The best examples I think are probably monoclonal antibodies, which were discovered in the late '70s, early '80s, and generated a huge excitement, but it's taken 20, 25, 30 years to really develop a handful of those that are very effective therapies.
The same thing, I've been in the gene therapy business since the early '90s and it's just now, 25 years later, that the first approved gene therapies for cancer, and CAR T-cells are the first one, that have been approved.
The problem is, everyone gets very excited. Often there's a little bit of hype about a new approach, and then if it doesn't work right away, people get very discouraged and, "This is never going to work, why should we bother with it?" That's not probably the best attitude. [laughs]
There needs to be a group of more hard-core, stubborn people, and I guess I'm one of them, and some vision, and the NCI to keep funding these kinds of things to let us have the time to work out some of these kinks. I've gotten responses on grants recently about the CAR T-cells that they just say, "Well CAR T-cells don't work, so why should we fund any more grants?"
I have to argue. I said, "Well, I would say it would be the opposite type of thing. You know, the proof of principle is already there. Why wouldn't you want to double down rather than fold your hand at this point?" [laughs]
That's the grant philosophy that, luckily for this program project, the people that reviewed it had the latter philosophy rather than saying, "Oh, this is never going to work. I don't want to waste any more money on it."
I'm grateful for the NCI, some foundations, and some companies for funding it. Carl had a very difficult time getting NIH funding initially for his work. People just thought it was crazy type stuff, but as they got more and more information and he convinced people, there's many more people in field now.
First Report Managed Care: Finally, overall, is there anything else you'd like to add about your future research, CAR T therapy or just solid tumor treatment in general?
Dr Albelda: I think I've mixed that in pretty much with what we've talked about. As I said, it's been daunting so far, but people are chipping away at it. I hope we'll be able to make that kind of a breakthrough.
One of the things people are thinking about in the future is trying to develop more off-the-shelf type of cells that wouldn't have to be individually made for each person. If you can imagine, it's a very time-consuming and expensive process to do this.

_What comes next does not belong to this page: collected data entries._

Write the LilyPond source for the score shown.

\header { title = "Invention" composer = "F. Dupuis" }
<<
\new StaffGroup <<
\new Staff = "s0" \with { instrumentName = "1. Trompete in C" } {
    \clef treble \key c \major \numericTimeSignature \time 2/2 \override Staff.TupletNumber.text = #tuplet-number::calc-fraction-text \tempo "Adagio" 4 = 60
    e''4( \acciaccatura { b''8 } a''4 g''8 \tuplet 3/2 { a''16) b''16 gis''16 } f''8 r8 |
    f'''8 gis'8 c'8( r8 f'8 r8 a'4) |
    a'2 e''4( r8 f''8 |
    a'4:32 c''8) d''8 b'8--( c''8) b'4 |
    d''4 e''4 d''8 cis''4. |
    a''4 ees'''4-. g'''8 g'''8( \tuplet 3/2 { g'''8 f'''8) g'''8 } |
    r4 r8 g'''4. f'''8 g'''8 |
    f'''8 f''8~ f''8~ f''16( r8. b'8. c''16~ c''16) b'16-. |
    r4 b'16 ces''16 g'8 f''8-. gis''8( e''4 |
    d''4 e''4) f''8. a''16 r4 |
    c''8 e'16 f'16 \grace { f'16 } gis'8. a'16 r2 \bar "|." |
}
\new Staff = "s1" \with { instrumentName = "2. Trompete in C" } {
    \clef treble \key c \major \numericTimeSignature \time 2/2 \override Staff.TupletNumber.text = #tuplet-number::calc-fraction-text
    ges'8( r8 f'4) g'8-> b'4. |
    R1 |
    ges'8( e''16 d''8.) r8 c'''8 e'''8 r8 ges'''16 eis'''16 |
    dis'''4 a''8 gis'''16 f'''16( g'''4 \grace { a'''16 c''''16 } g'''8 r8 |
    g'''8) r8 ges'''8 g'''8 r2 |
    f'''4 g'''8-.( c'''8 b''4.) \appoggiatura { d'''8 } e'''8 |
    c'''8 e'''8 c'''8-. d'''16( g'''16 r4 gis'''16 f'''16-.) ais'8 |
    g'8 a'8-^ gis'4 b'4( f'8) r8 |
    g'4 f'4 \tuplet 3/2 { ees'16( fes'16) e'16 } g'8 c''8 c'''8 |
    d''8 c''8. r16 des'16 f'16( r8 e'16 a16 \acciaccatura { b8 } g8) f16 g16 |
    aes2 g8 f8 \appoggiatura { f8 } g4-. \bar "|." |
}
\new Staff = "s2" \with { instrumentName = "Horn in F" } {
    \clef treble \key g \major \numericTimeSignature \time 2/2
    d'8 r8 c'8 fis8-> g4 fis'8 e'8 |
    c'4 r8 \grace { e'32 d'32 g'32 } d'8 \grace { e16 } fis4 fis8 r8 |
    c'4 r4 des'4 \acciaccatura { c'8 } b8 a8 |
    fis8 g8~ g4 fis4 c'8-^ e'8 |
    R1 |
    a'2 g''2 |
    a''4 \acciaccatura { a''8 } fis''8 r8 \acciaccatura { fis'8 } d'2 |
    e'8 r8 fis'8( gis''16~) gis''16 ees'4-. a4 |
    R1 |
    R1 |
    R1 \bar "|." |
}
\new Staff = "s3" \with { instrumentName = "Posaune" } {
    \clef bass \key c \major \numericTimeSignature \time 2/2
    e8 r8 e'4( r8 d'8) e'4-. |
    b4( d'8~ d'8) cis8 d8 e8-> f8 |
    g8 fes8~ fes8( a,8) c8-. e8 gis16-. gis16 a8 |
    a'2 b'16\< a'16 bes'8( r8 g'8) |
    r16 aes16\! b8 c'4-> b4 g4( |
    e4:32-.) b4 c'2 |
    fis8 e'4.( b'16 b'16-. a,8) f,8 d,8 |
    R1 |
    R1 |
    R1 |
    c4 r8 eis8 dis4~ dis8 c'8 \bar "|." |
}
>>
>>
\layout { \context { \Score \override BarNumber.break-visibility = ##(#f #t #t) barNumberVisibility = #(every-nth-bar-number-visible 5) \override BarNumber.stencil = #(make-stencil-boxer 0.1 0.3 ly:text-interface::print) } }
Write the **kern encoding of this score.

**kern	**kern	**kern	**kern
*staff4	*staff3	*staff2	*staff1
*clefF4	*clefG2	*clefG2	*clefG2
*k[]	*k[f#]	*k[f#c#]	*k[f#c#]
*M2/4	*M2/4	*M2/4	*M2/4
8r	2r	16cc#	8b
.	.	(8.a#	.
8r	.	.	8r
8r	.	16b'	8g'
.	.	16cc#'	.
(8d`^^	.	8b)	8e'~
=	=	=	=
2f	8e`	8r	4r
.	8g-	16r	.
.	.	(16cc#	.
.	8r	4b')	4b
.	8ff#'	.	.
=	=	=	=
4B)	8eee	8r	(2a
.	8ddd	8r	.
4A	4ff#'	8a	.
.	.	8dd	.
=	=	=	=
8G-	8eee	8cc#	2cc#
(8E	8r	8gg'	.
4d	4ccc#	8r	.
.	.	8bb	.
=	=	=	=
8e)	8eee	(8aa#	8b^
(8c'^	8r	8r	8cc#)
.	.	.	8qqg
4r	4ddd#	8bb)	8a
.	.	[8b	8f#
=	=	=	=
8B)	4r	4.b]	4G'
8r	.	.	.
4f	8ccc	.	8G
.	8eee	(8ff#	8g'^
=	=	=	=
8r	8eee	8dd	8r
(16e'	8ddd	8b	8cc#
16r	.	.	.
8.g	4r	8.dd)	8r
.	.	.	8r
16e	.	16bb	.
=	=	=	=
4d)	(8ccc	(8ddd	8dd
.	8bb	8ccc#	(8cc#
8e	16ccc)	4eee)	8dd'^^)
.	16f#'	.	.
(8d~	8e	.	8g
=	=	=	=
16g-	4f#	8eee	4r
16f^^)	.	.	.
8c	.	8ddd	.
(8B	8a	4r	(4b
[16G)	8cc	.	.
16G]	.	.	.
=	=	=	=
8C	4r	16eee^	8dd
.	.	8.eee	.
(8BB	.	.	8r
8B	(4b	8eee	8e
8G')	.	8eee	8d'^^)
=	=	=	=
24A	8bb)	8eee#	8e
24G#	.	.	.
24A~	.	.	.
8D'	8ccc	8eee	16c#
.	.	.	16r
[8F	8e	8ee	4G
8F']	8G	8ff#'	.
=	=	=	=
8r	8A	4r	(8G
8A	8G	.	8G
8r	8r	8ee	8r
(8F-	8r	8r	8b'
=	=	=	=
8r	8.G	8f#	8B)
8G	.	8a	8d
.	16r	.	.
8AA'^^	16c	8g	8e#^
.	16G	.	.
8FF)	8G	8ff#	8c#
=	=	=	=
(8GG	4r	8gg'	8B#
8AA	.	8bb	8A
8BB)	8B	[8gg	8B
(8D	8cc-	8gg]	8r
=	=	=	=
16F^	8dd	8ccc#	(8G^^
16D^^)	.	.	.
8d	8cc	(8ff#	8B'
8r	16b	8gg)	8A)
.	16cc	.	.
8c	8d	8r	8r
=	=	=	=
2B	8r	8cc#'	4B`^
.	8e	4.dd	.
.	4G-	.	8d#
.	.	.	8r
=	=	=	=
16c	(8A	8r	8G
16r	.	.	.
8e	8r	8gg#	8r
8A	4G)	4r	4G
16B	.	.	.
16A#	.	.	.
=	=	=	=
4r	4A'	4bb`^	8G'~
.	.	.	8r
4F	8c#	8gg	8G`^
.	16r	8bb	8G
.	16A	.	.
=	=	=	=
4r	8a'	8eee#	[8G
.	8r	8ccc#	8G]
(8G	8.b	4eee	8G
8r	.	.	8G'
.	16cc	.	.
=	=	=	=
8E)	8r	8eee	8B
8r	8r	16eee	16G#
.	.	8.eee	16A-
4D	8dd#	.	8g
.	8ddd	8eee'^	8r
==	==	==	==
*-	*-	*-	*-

The patient has to come in, they have to be screened to see if they have the target. They have to agree that they want to do this. They have to come in and have their blood, not just a blood tube, but they have to get a lot of blood taken out in a special machine. Commercially now, it has to be sent, for example in Nevada, it has to be sent to New Jersey.
They have to have the virus. They have to make the T-cells. They have to do quality control. It has to be shipped to the hospital. The patient has to come back in, and that can take weeks, come into the hospital.
They're given drugs to lower their own lymphocytes so that the T-cells have a better chance to grow. They're infused, and then there are side effects after that. It's very time-consuming and very expensive.
One of the goals of the field is to try to see if we could figure out ways to make cells that we could give to everybody, so it's a more off-the-shelf type of approach. I know Carl's team has really been working on that in terms of the blood tumors where they already have some success.
Our lab is working on that also, finding a cell line rather than an individual person's own T-cells, where we could make multiple changes and potentially give multiple does of the drug, which I think might certainly be less expensive and maybe more efficacious.